Etwa drei Viertel der ukrainischen Geflüchteten haben einen Hochschulabschluss, 94% beherrschen zumindest etwas Englisch. Bei der Mehrheit der Geflüchteten handelt es sich um Frauen mit Kindern, deren Partner oder Miterzieher zur Landesverteidigung zurückblieben. Die ukrainischen Geflüchteten werden vom vereinfachten Arbeitseinstieg aber keinen Gebrauch machen können, wenn nicht genügend Kinderbetreuungsplätze vorhanden sind.

Aber anstatt dass die Kantone die Betreuungsmöglichkeiten massiv ausbauen, müssen Kitas im Kanton Zürich zurzeit Plätze abbauen, weil aufgrund der schlechten Arbeitsbedingungen über 500 Stellen in Kitas nicht besetzt werden können. Umso dringender ist also die Forderung nach Integration der Kinderbetreuung in das öffentliche Bildungssystem.

Internationalistische Solidarität mit der Antikriegsbewegung in der Ukraine und in Russland!

Die Antwort auf den Angriffskrieg gegen die Ukraine sowie die Gleichschaltung und Repression innerhalb Russlands muss internationalistisch sein und insbesondere den ukrainischen und russischen Antikriegswiderstand miteinbeziehen. Eine bessere Welt, d.h. die Überwindung des ausbeuterischen und kriegsverursachenden kapitalistischen Systems, wird nur in Kooperation mit der antiautoritären Linken in der Ukraine und in Russland möglich sein.
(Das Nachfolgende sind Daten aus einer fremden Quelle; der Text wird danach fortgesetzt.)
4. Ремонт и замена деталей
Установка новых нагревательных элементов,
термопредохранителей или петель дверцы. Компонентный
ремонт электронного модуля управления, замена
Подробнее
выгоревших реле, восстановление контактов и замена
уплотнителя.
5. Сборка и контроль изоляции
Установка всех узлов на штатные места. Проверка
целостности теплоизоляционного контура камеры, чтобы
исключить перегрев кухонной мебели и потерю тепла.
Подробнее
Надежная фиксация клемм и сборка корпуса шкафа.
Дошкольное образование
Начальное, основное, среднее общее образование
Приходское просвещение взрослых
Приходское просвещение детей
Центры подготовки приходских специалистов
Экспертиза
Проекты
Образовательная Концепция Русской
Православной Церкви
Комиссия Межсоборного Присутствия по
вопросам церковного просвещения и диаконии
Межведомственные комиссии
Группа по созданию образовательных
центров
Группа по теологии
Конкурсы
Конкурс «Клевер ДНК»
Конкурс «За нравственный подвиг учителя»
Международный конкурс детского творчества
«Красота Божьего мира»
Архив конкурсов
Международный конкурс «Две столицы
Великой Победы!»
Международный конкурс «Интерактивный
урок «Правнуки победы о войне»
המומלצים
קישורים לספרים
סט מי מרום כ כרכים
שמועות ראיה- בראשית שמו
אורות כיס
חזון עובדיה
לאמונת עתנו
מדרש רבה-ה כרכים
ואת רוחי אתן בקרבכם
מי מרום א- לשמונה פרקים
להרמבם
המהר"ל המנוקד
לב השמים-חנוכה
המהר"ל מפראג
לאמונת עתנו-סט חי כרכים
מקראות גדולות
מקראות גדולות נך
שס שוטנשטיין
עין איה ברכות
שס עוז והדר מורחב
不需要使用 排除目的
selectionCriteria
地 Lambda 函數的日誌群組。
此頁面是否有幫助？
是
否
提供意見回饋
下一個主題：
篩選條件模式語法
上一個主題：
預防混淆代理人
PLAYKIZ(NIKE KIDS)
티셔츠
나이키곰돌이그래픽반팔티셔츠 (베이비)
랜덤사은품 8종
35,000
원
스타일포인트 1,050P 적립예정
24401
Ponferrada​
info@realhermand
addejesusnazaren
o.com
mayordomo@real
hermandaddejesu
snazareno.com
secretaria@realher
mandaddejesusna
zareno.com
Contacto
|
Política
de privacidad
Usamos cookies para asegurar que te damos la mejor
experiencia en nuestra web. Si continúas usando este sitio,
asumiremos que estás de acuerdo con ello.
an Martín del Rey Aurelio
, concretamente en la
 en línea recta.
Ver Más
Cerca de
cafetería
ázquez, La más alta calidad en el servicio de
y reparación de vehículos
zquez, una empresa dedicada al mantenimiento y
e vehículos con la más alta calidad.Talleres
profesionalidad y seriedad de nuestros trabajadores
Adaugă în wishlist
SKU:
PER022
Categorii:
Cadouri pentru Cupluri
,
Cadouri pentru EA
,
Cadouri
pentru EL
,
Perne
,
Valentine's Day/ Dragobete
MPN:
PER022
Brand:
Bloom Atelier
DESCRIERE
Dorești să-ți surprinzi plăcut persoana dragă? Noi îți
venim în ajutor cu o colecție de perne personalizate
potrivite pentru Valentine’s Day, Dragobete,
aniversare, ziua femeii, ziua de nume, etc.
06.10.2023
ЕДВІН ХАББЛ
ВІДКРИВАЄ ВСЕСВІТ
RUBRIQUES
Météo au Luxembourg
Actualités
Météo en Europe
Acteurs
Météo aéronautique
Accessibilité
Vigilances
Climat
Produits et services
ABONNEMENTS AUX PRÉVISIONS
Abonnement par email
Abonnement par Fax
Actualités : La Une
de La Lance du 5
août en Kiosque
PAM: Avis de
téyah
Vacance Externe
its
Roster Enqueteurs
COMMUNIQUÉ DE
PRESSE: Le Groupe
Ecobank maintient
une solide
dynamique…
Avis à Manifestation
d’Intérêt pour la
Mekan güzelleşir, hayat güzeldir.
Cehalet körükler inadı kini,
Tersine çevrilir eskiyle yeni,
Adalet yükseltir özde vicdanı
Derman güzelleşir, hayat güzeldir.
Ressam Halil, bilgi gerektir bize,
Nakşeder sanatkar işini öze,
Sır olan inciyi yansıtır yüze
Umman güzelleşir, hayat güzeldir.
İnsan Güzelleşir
Deswegen stehen wir an der Seite linker Kräfte, wie zum Beispiel des Sozialnyj Ruch (Soziale Bewegung) in der Ukraine und der Russländischen Sozialistischen Bewegung (RSD) in Russland, die beide den ukrainischen Widerstand unterstützen und gleichzeitig für die Errichtung umfänglicher politischer und sozialer Rechte in beiden Ländern einstehen, ihre jeweiligen Oligarch:innen bekämpfen und auf eine Alternative zum kapitalistischen System hinarbeiten.

Wir fordern daher

  • den sofortigen und bedingungslosen Rückzug der russischen Truppen aus der Ukraine.
  • die Unterstützung des ukrainischen Widerstands und seines Rechts auf Verteidigungswaffen aus allen verfügbaren Quellen.
  • die Unterstützung der russischen Antikriegsbewegung.
  • umfangreiche Reparationszahlungen an die Ukraine durch die russische Regierung sowie durch die Vermögenswerte russischer Oligarch:innen, russischer Rohstofffirmen sowie ihrer westeuropäischen Handelspartner.
  • die Streichung der Staatsverschuldung der Ukraine, bedingungslos und vollständig.
  • einen Wideraufbau der Ukraine nicht im Sinne der Wiederherstellung des freien Marktes für öffentliche Dienstleistungen, sondern in Form eines umfangreichen und egalitär zugänglichen staatlichen Wohlfahrtsystems.
  • ein Stopp der Militärausgaben in allen Staaten, globale Abrüstung und die Auflösung aller imperialistischen Militärbündnisse.
  • ein unkompliziertes und menschenwürdiges Asyl mit kostenfreiem Zugang zu Bildung und würdevoller selbständiger Erwerbsarbeit für alle Geflüchteten, die vor Kriegen in allen Teilen der Welt fliehen.